After the sky opened up following the early-week storms, Mayor Andy Anderson and Lethbridge MLA Dick Johnson took part in a pre-game show, according to the Herald’s Sullivan.
The festive atmosphere didn’t last long though, as the visiting Great Falls Giants hit Grabowski hard in his four innings of work, scoring seven runs. But it wasn’t all the hurler’s fault as his defense did him no favours with several errors, particularly in the fourth inning, where the Giants scored five runs.
Miles was tagged for one error when he hurried a throw and it got past second baseman Larry Goldetsky, scoring two runs. Another two-run error came at the hands – rather, between the legs – of Dawson, who allowed a routine single to go through his legs in centre field.
Trailing 8-0 after the fifth inning, the Expos offense finally got going, as they scored two in the sixth, two in the seventh and made it interesting in the ninth with another three runs, but ended up falling short 8-7.
After the game, the skipper wasn’t totally dismayed.
“Winning is the key but I have to be happy the way our guys never quit,” Kelly concluded in his office after the game. “We turned that ball game around in the last four innings and we almost pulled it out.”
Dawson was best at the plate, going 2-for-4 with a run scored while first baseman Ray Crowley had three RBIs and third baseman Randy Eickenhorst drove in two.
On the mound, Grabowski took the loss while Mike Uebbing, Dave Fredrickson and future MLBer Steve Ratzer also saw action. Ratzer allowed one hit in the ninth inning but it amounted to nothing on the scoreboard.
“We made mistakes tonight, but that was to be expected,” Kelly looked back. “The jitters are gone now and we plan to start winning, beginning tomorrow night.”
BUT THEY DIDN’T
The road to the win column for the Lethbridge Expos was a little longer than their dugout leader had hoped.
They continued their four-game set with the Giants, falling 13-2 and 7-4, before finally getting their first win in the series finale on June 28.
They would open up their series with the Billings Mustangs that same weekend with a thrilling 5-4 win.
“We’re starting to click now,” Kelly stated in the Herald.
The club went on to a 33-39 record in their inaugural season, good enough for third in the league. Their first opponents, the Great Falls Giants, would go on to win the Pioneer League champs.
The Expos remained in Lethbridge for one more season before a change of affiliation turned them into the Lethbridge Dodgers from 1977-1983. They went on to win league titles in 1977, 1979 and 1980.
Things in Lethbridge came to a screeching halt thanks to a number of factors and things came full circle when the Dodgers moved their affiliation to Great Falls.
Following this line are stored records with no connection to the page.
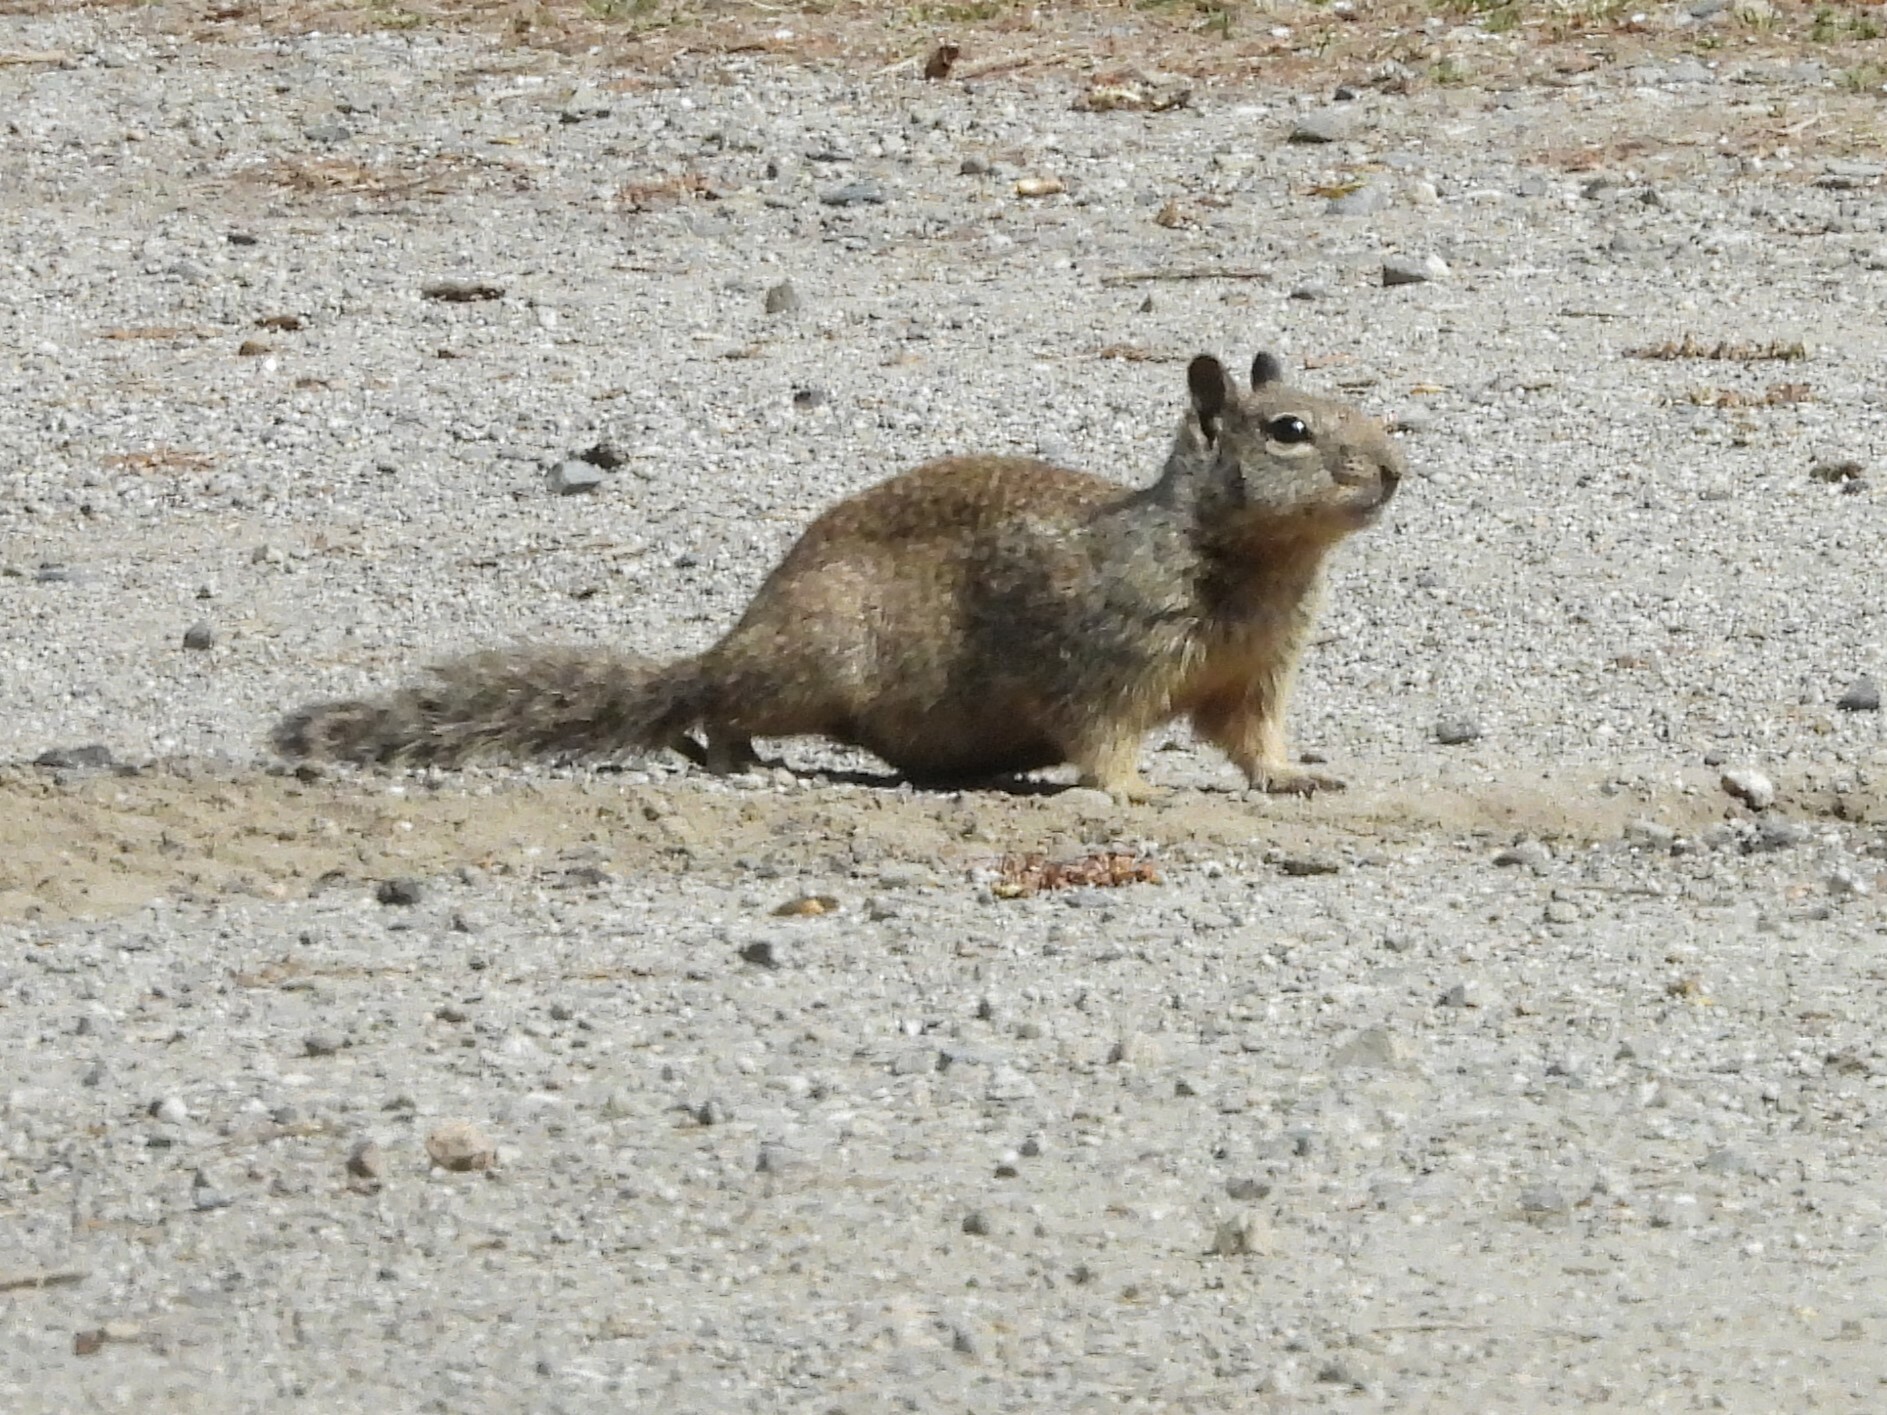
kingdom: Animalia
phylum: Chordata
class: Mammalia
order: Rodentia
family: Sciuridae
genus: Otospermophilus
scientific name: Otospermophilus beecheyi
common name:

The Pioneer League didn’t return to Lethbridge until 1992 when the Lethbridge Mounties surfaced. The team kept that name until 1995, when they became the Black Diamonds following an affiliation announcement with the new Arizona Diamondbacks.
Interestingly, the Black Diamonds took the field a full two years before their parent club, as the Diamondbacks didn’t debut until 1998.
That turned out to be the final season for the Pioneer League Black Diamonds, as they moved to Missoula for the 1999 season.
Just as sure as the westerly wind itself, the winds of change also always seemed to follow affiliated baseball in Lethbridge.